RE: server applying PUT to a resource other than the request-URI

Julian wrote:
> "In contrast, the URI in a PUT request identifies the entity enclosed
> with the request -- the user agent knows what URI is intended and the
> server MUST NOT attempt to apply the request to some other resource. If
> the server desires that the request be applied to a different URI, it
> MUST send a 301 (Moved Permanently) response; the user agent MAY then
> make its own decision regarding whether or not to redirect the
> request."
> 
> IMHO the *right* thing to do is:
> 
> C: PUT /folder/foo
> C: Host: ...
> C:
> C: Content
> 
> S: HTTP/1.1 4xx
> S:
> S: You can't do that

I think this is better, according to what you quoted above:

S: HTTP/1.1 301 Moved Permanently
S: Location: /folder/bar
S:
S: Do it there

C: PUT /folder/bar
C: ...

> C: POST /folder
> C: Host: ...
> C:
> C: Content

It is a bad idea to switch to POST just for this.
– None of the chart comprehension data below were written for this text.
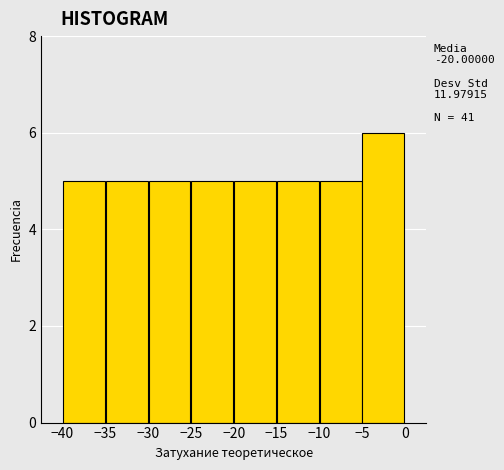

Which range on the x-axis has the tallest bar?

-5 to 0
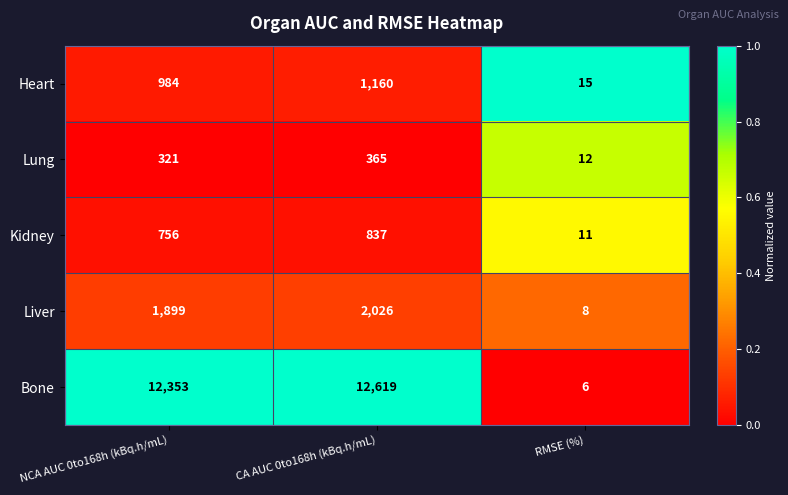

Rank the series by their maximum value, from highest to lowest.

Bone, Liver, Heart, Kidney, Lung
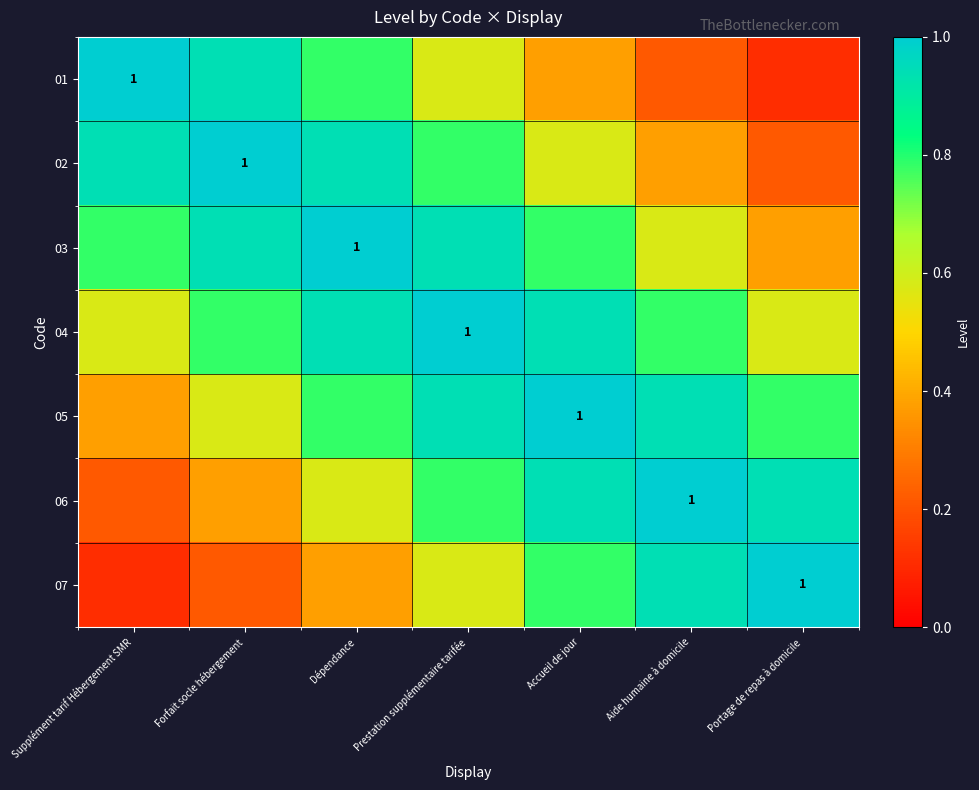

Is the value of 05 at Portage de repas à domicile greater than the value of 03 at Prestation supplémentaire tarifée?

No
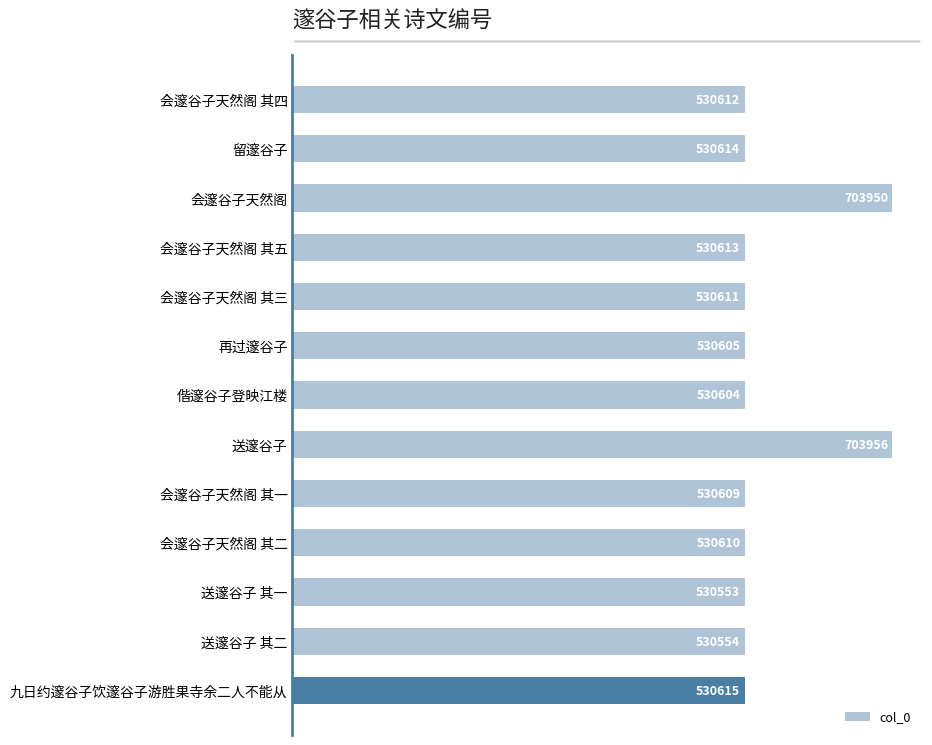

True or false: the data shows 1243919 at 送邃谷子.

False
There is already a
standard way of making PUT idempotent but there is no standard way of making
POST idempotent, and you can easily recover from a broken connection with
PUT (just HEAD the same URI; if you get the old validators, issue another
Conditional PUT). However, there's no standard way to recover from a failed
connection during POST.

If anything, more applications should be switching from POST to PUT.